Muddy Points

Lesson 1: Welcome

Modified

April 7, 2025

Muddy Points from Spring 2025

1. Finding the range for OR using the proportion. (Poll everywhere question 3)

Let’s use the Poll Everywhere question for reference:

For the odds ratio: \[\begin{aligned} \widehat{OR} = & \dfrac{\dfrac{\widehat{p}_1}{1 - \widehat{p}_1}}{\dfrac{\widehat{p}_2}{1 - \widehat{p}_2}} = \dfrac{\dfrac{\widehat{p}_1}{1 - \widehat{p}_1}}{\dfrac{0.8}{1 - 0.8}} = \dfrac{\dfrac{\widehat{p}_1}{1 - \widehat{p}_1}}{\dfrac{0.8}{0.2}} = \dfrac{\dfrac{\widehat{p}_1}{1 - \widehat{p}_1}}{4} = \dfrac{\widehat{p}_1}{4(1 - \widehat{p}_1)} \end{aligned}\]

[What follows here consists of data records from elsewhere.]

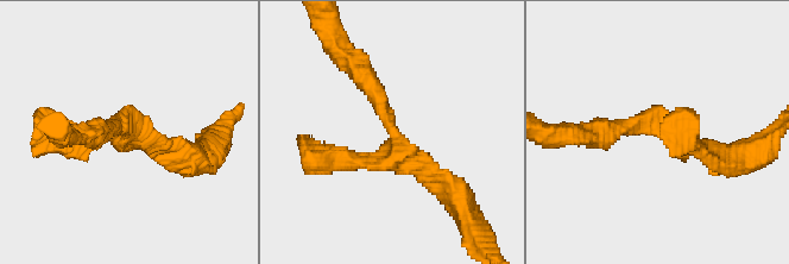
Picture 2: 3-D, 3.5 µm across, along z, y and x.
act=look view=em slice=xy step=5 show=tint pic=2 at=(398, 148) arms=3 arm_widths_nm=200,200,300

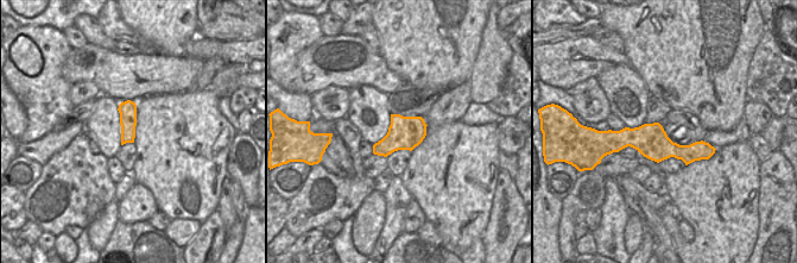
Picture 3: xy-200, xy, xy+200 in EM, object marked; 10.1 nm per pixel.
act=pass runs_along=3:(618, 138), (709, 150) found='one cell here'

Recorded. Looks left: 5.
act=look view=3d um=3.5 pic=1 at=(828, 228) why='branch point'

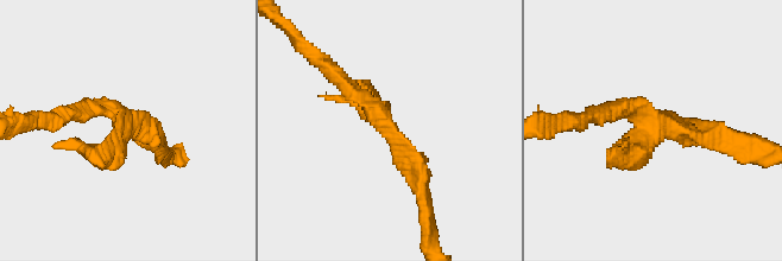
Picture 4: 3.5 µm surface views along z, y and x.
act=look view=em slice=xy step=2 show=tint pic=4 at=(655, 120) why='shape alone is not enough'

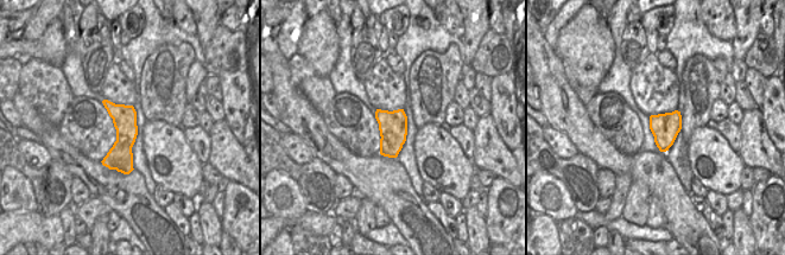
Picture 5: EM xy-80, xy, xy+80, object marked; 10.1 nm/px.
act=cleave pic=4 on=(628, 159) border=5:(381, 136), (391, 135), (402, 146) found='two cells meet here'

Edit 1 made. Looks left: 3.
act=look view=3d um=3.5 pic=1 at=(1078, 101) why='calibre changes'

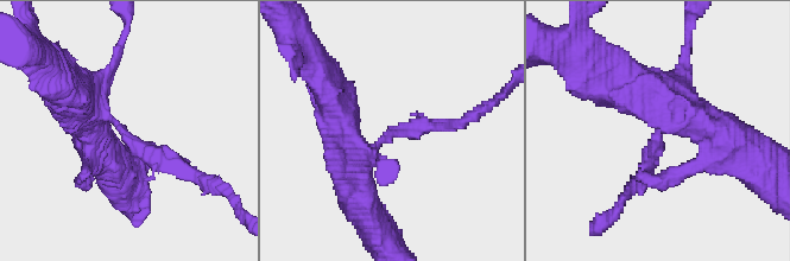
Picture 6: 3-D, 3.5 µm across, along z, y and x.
act=cleave pic=6 on=(429, 126) part_leaving=6:(394, 133), (417, 123), (457, 123), (490, 106) found='two cells meet here'

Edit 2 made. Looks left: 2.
act=done edits=cleave@4,cleave@6 rest=unchecked

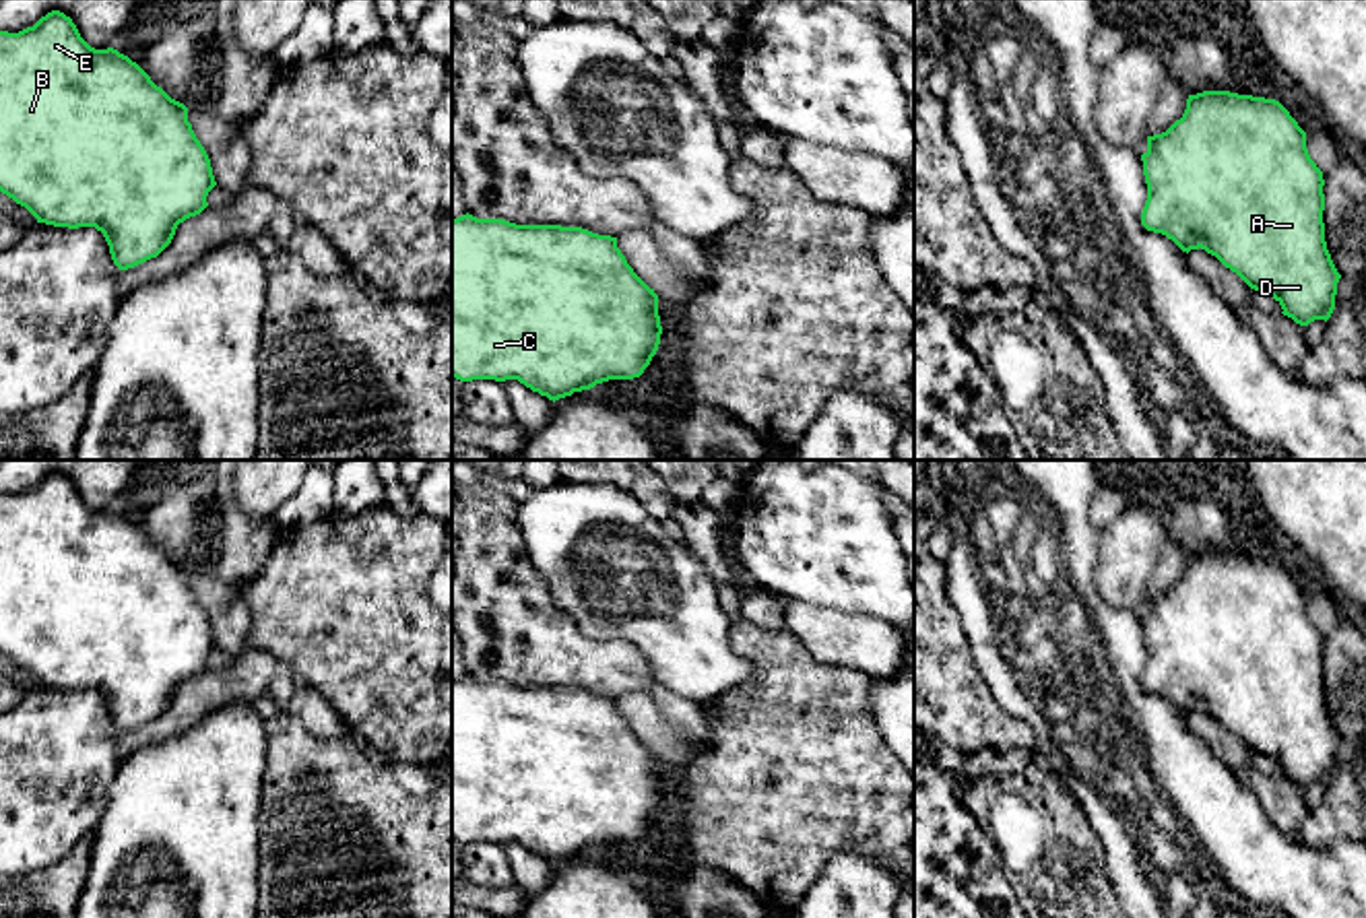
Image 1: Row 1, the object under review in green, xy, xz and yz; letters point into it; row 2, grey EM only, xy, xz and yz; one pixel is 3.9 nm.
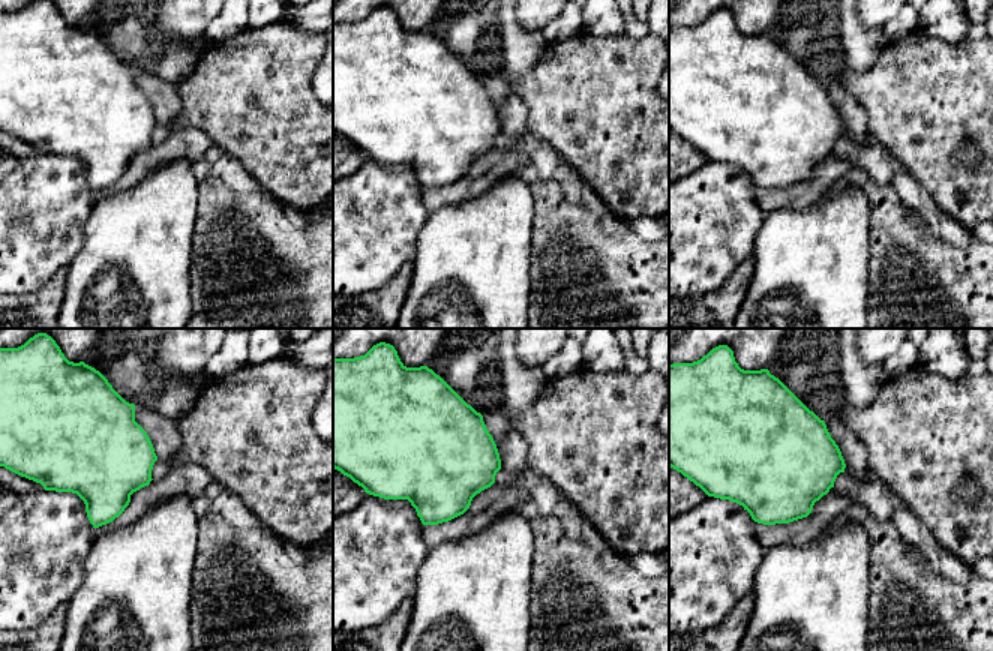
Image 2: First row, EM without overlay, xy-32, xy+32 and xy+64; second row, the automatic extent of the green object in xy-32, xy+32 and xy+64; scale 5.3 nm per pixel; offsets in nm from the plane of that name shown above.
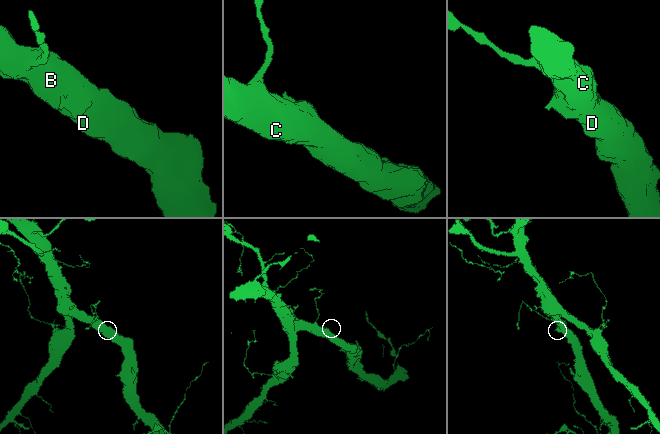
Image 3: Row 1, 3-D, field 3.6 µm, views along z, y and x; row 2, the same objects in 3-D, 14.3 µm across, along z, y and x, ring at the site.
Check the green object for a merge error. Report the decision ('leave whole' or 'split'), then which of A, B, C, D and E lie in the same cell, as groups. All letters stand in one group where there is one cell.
leave whole; A B C D E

Now we can look at a few values for \(\widehat{p}_1\) and see what the resulting \(\widehat{OR}\) is:

  1. \(\widehat{p}_1 = 0\): \(\widehat{OR} = \dfrac{0}{4(1 - 0)} = 0\)
  2. \(\widehat{p}_1 = 0.25\): \(\widehat{OR} = \dfrac{0.25}{4(1 - 0.25)} = \dfrac{0.25}{3} = 0.047\)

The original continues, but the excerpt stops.